Would you transcribe the line containing "right knee: (283, 262)" and every line after it, through the end of the records below, exactly and with nothing else?
(Data supplied Opens)
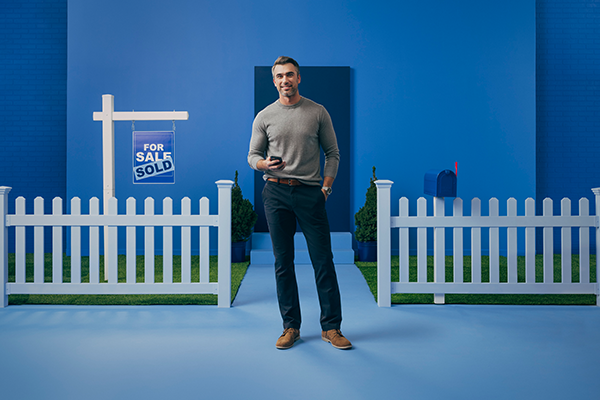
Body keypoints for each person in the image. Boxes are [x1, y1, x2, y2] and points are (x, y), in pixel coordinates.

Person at [248, 56, 352, 350]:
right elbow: (252, 155)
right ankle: (290, 327)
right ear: (274, 81)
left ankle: (331, 327)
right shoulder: (264, 116)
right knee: (283, 262)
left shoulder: (317, 112)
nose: (285, 80)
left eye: (290, 75)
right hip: (275, 193)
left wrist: (326, 189)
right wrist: (263, 164)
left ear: (299, 78)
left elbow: (333, 153)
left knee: (323, 261)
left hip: (309, 193)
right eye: (280, 76)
(Data supplied Closes)
**Answer for this exercise**
right knee: (283, 262)
left shoulder: (317, 112)
nose: (285, 80)
left eye: (290, 75)
right hip: (275, 193)
left wrist: (326, 189)
right wrist: (263, 164)
left ear: (299, 78)
left elbow: (333, 153)
left knee: (323, 261)
left hip: (309, 193)
right eye: (280, 76)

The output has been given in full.